Friday, May 24, 2013

Quantum-dot solar cells have great potential for solar cells

There has been great interest in recent years in using tiny particles called quantum dots to produce low-cost, easily manufactured, stable photovoltaic cells.

Now, for the most widely used type of quantum dots, made of compounds called metal chalcogenides, researchers from MIT may have found the key: The limiting factor seems to be off-kilter ratios of the two basic components that make up the dots.

The new findings — by Jeffrey Grossman, the Carl Richard Soderberg Associate Professor of Power Engineering, materials science and engineering graduate student Donghun Kim, and two other researchers — were reported this month in the journal Physical Review Letters.

There has been “a lot of excitement” about the potential for quantum dots in applications including electronic devices, lighting and solar cells, Grossman says. Among other potential advantages, quantum-dot solar cells could be made in a low-temperature process, by depositing material from a solution at room temperature, rather than the high-temperature, energy-intensive processes used for conventional photovoltaics. In addition, such devices could be precisely “tuned,” to obtain maximum conversion of specific wavelengths (colors) of light to energy, by adjusting the size and shape of the particles.

To go beyond the efficiencies achieved so far with quantum-dot solar cells, Grossman says, researchers needed to understand why the charges got trapped in the material. “We found something quite different than what people thought was causing the problem,” he says.

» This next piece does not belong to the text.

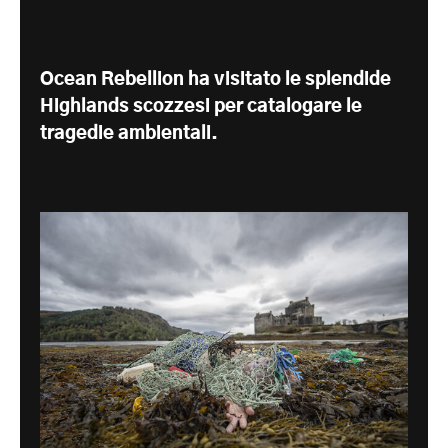
Ocean Rebellion ha visitato le splendide
Highlands scozzesi per catalogare le
tragedie ambientali.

Giulia Galli, a professor of physics and chemistry at the University of California at Davis who was not connected with this research, says it is “quite a creative and important piece of work,” and adds that, “I'm pretty sure this will stimulate new experiments” to engineer the stoichiometry of quantum dots in order to control their properties.

In addition to Kim and Grossman, the work was carried out by former MIT postdoc Joo-Hyoung Lee, now at the Gwangju Institute of Science and Technology in South Korea, and Dong-Ho Kim of the Samsung Advanced Institute of Technology (SAIT) in Cambridge, Mass. The work was supported by SAIT, and is part of a larger quantum-dot solar cell program within the SAIT-MIT alliance that includes professors Vladimir Bulovic and Moungi Bawendi.